Provided records>
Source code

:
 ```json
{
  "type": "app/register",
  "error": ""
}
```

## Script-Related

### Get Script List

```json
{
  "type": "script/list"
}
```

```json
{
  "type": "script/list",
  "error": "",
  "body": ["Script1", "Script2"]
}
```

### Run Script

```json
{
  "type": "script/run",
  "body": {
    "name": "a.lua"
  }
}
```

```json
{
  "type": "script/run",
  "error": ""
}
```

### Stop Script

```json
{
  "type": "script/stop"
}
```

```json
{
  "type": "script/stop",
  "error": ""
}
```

...

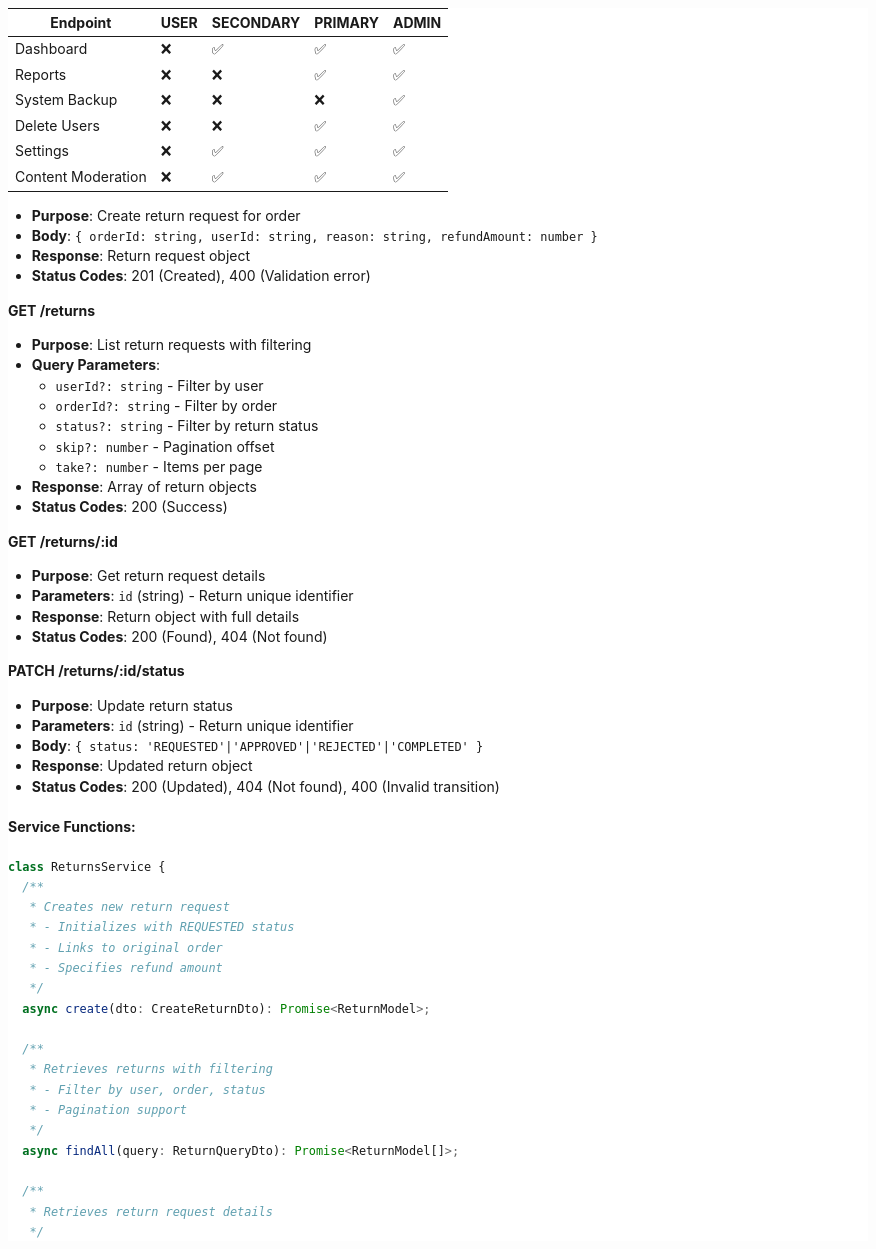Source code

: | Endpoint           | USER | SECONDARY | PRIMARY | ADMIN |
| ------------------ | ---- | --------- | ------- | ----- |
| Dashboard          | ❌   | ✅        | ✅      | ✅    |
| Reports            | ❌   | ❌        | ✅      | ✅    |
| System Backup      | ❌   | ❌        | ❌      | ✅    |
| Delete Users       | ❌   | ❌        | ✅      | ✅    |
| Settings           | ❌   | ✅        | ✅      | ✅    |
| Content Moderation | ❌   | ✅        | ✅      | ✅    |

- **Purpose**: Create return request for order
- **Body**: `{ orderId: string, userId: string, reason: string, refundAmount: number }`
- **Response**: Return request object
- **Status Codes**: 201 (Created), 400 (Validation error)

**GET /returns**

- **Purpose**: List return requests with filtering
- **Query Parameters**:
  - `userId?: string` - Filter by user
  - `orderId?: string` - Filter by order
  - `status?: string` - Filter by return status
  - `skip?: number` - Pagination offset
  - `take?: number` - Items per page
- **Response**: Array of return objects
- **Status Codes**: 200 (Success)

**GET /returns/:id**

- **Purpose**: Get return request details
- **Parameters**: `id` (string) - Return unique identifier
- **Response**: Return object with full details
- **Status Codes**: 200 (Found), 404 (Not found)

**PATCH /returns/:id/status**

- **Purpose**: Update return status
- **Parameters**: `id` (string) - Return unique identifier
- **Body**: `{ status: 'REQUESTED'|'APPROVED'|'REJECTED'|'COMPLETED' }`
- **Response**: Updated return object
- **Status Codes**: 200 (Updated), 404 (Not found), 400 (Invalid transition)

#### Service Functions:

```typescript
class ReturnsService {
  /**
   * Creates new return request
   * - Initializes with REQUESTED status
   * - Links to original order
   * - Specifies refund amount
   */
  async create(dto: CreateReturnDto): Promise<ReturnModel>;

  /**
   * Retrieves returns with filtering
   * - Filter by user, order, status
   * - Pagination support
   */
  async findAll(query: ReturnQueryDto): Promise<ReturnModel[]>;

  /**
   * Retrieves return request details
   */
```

Problem> Report every line in the data that holds "number", copying each one.

Result below>
- **Body**: `{ orderId: string, userId: string, reason: string, refundAmount: number }`
  - `skip?: number` - Pagination offset
  - `take?: number` - Items per page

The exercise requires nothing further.